Over the course of the three extraordinary weeks that followed, nearly 6000 people visited Walking With Our Sisters, including more than 1500 Carleton students. Each visitor removed their shoes, was greeted and smudged by an Elder or Helper, and took a tobacco tie in hand before entering the lodge to walk beside the vamps. WWOS created an inclusive public space in which these journeys could occur. It created countless opportunities—in the gallery, in the tipi, and in the classroom—for the forging of relationships, the creation of dialogue, and the sharing of knowledge. Most importantly, it enabled diverse peoples to come together to honour, to remember, and to raise awareness of Missing and Murdered Indigenous Women, Girls, and Two-Spirit people.

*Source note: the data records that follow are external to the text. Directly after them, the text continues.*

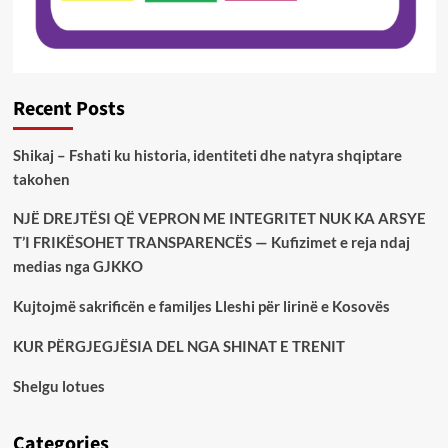
Recent Posts
Shikaj – Fshati ku historia, identiteti dhe natyra shqiptare
takohen
NJË DREJTËSI QË VEPRON ME INTEGRITET NUK KA ARSYE
T’I FRIKËSOHET TRANSPARENCËS — Kufizimet e reja ndaj
medias nga GJKKO
Kujtojmë sakrificën e familjes Lleshi për lirinë e Kosovës
KUR PËRGJEGJËSIA DEL NGA SHINAT E TRENIT
Shelgu lotues
Categories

On the cold October day we took the tipi down, I saw on its inner walls the beautiful residue of a month’s worth of smoke from the sacred fire that had burned within. It symbolized, for me, the innumerable collective and cumulative acts of honouring enabled by Walking With Our Sisters, which opened our minds, our hearts, and all our senses. As Paul Allaire, a Métis Firekeeper who volunteered many hours in the tipi, said one day, sometimes the longest journey a human being can take is from their head to their heart.
Sandra Dyck Director Carleton University Art Gallery
CUAG thanks Gallery 101, the Elders, Helpers, and Firekeepers, the Walking With Our Sisters national and local organizing committees, and the many other volunteers who embraced WWOS and made possible its presentation in Ottawa.
Walking With Our Sisters Ottawa was recently honoured by the Canadian Museums Association with an “Award of Outstanding Achievement in Exhibitions – Cultural Heritage” and an “Award for Outstanding Achievement.”